Rochdale Observer
Timeline
- 5 October 1975: 11-year-old Lesley leaves home in Delamere Road, Turf Hill, at noon to buy a loaf of bread. She never arrives. Family and friends join the police search.
- 8 October 1975: Lesley's fully clothed body is discovered by a motorist, who stops at a lay-by on the A627 Oldham to Halifax road. She has been stabbed 12 times. Police from Greater Manchester and West Yorkshire launch a joint operation to find her killer. Turf Hill is sealed off while officers question residents. Meanwhile more than 7,000 drivers are stopped and interviewed on the bleak moorland road in a bid to gather evidence. Police say they are looking for a man with a "sexual kink" in urgent need of mental treatment and urge the killer to give himself up.
- 7 November 1975: Lesley's funeral is held at Rochdale Cemetery. Her father Fred Anderson and stepfather Danny Molseed help to carry the coffin.
- 24 December 1975: Tax clerk Stefan Kiszko, of Kings Road, Rochdale, appears before Calder Magistrates Court charged with Lesley's murder. No application for bail is made and Kiszko is taken to Armley Jail in Leeds.
- 21 July 1976: Stefan Kiszko is jailed for life at the end of an eight-day trial. Jurors return a 10-2 majority verdict after five hours of deliberation. His mother Charlotte protests his innocence outside the courtroom and said her son has "signed away his life" by making a confession in a bid to get home and see her.
- 20 December 1991: Three appeal court judges in London release Stefan on bail to Prestwich Hospital pending a full appeal.
- 18 January 1992: Stefan is finally cleared of murder and officers from Lancashire Police are ordered to investigate why crucial forensic evidence, which eventually proved his innocence, was not produced at trial.
- 19 March 1992: As part of new inquiry by West Yorkshire Police, eight-year-old Emma Del La Bertouche plays Lesley in a reconstruction for BBC TV programme Crimewatch.
- 23 December 1993: Stefan Kiszko dies and a month later West Yorkshire Police scale down the inquiry.

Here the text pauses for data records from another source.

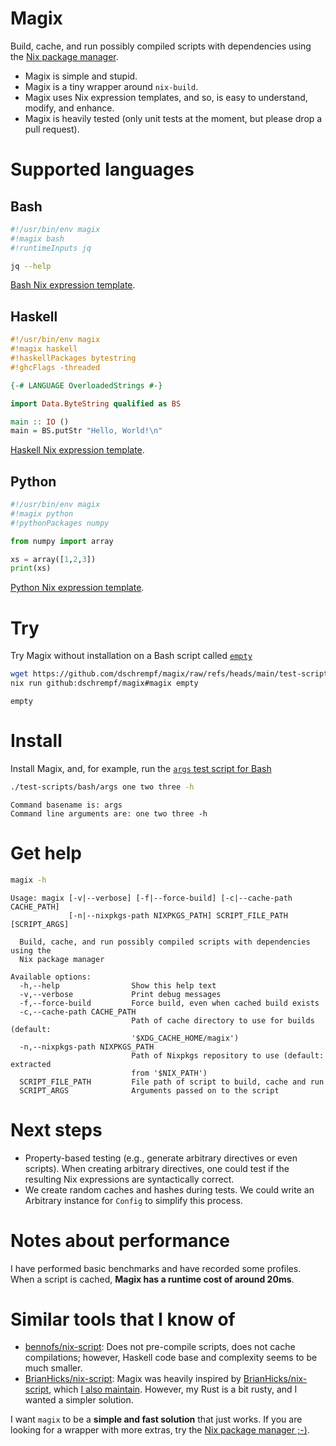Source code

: * Magix
Build, cache, and run possibly compiled scripts with dependencies using the [[https://nixos.org/][Nix
package manager]].

- Magix is simple and stupid.
- Magix is a tiny wrapper around =nix-build=.
- Magix uses Nix expression templates, and so, is easy to understand, modify,
  and enhance.
- Magix is heavily tested (only unit tests at the moment, but please drop a pull
  request).

* Supported languages
** Bash
#+name: BashExample
#+begin_src sh :exports code
#!/usr/bin/env magix
#!magix bash
#!runtimeInputs jq

jq --help
#+end_src

[[file:src/Magix/Languages/Bash/Template.nix][Bash Nix expression template]].

** Haskell
#+name: HaskellExample
#+begin_src haskell :session ghci :exports code :results none
#!/usr/bin/env magix
#!magix haskell
#!haskellPackages bytestring
#!ghcFlags -threaded

{-# LANGUAGE OverloadedStrings #-}

import Data.ByteString qualified as BS

main :: IO ()
main = BS.putStr "Hello, World!\n"
#+end_src

[[file:src/Magix/Languages/Haskell/Template.nix][Haskell Nix expression template]].

** Python
#+name: PythonExample
#+begin_src python :exports code :results none
#!/usr/bin/env magix
#!magix python
#!pythonPackages numpy

from numpy import array

xs = array([1,2,3])
print(xs)
#+end_src

[[file:src/Magix/Languages/Python/Template.nix][Python Nix expression template]].

* Try
Try Magix without installation on a Bash script called [[file:test-scripts/bash/empty][=empty=]]
#+name: Try
#+begin_src sh :exports both :results verbatim
  wget https://github.com/dschrempf/magix/raw/refs/heads/main/test-scripts/bash/empty
  nix run github:dschrempf/magix#magix empty
#+end_src

#+RESULTS: Try
: empty

* Install
Install Magix, and, for example, run the [[file:test-scripts/bash/args][=args= test script for Bash]]
#+name: Run
#+begin_src sh :exports both :results verbatim
  ./test-scripts/bash/args one two three -h
#+end_src

#+RESULTS: Run
: Command basename is: args
: Command line arguments are: one two three -h

* Get help
#+name: Help
#+begin_src sh :exports both :results verbatim
  magix -h
#+end_src

#+RESULTS: Help
#+begin_example
Usage: magix [-v|--verbose] [-f|--force-build] [-c|--cache-path CACHE_PATH]
             [-n|--nixpkgs-path NIXPKGS_PATH] SCRIPT_FILE_PATH [SCRIPT_ARGS]

  Build, cache, and run possibly compiled scripts with dependencies using the
  Nix package manager

Available options:
  -h,--help                Show this help text
  -v,--verbose             Print debug messages
  -f,--force-build         Force build, even when cached build exists
  -c,--cache-path CACHE_PATH
                           Path of cache directory to use for builds (default:
                           '$XDG_CACHE_HOME/magix')
  -n,--nixpkgs-path NIXPKGS_PATH
                           Path of Nixpkgs repository to use (default: extracted
                           from '$NIX_PATH')
  SCRIPT_FILE_PATH         File path of script to build, cache and run
  SCRIPT_ARGS              Arguments passed on to the script
#+end_example

* Next steps
- Property-based testing (e.g., generate arbitrary directives or even scripts).
  When creating arbitrary directives, one could test if the resulting
  Nix expressions are syntactically correct.
- We create random caches and hashes during tests. We could write an Arbitrary
  instance for =Config= to simplify this process.

* Notes about performance
I have performed basic benchmarks and have recorded some profiles. When a script
is cached, *Magix has a runtime cost of around 20ms*.

* Similar tools that I know of
- [[https://github.com/bennofs/nix-script][bennofs/nix-script]]: Does not pre-compile scripts, does not cache compilations;
  however, Haskell code base and complexity seems to be much smaller.
- [[https://github.com/BrianHicks/nix-script][BrianHicks/nix-script]]: Magix was heavily inspired by [[https://github.com/BrianHicks/nix-script][BrianHicks/nix-script]],
  which [[https://github.com/dschrempf/nix-script][I also maintain]]. However, my Rust is a bit rusty, and I wanted a simpler
  solution.

I want =magix= to be a *simple and fast solution* that just works. If you are
looking for a wrapper with more extras, try the [[https://github.com/NixOS/nix][Nix package manager ;-)]].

- May 1995: Announcement that former Superintendent Richard Holland and forensic scientist Ronald Outteridge will not face trial on perverting the course of justice after a stipendiary magistrate rules further proceedings in the Crown Court would be an "abuse of process."
- October 1997: A book by Manchester Evening News reporter Steve Panter, Jonathan Rose, and former policeman Trevor Wilkinson names paedophile Raymond Hewlett as Lesley's killer.
- 5 February 2003: Detectives in Halifax announce they have uncovered new DNA evidence left at the crime scene. They appeal to the public to come forward and help them bring Lesley's murderer to justice.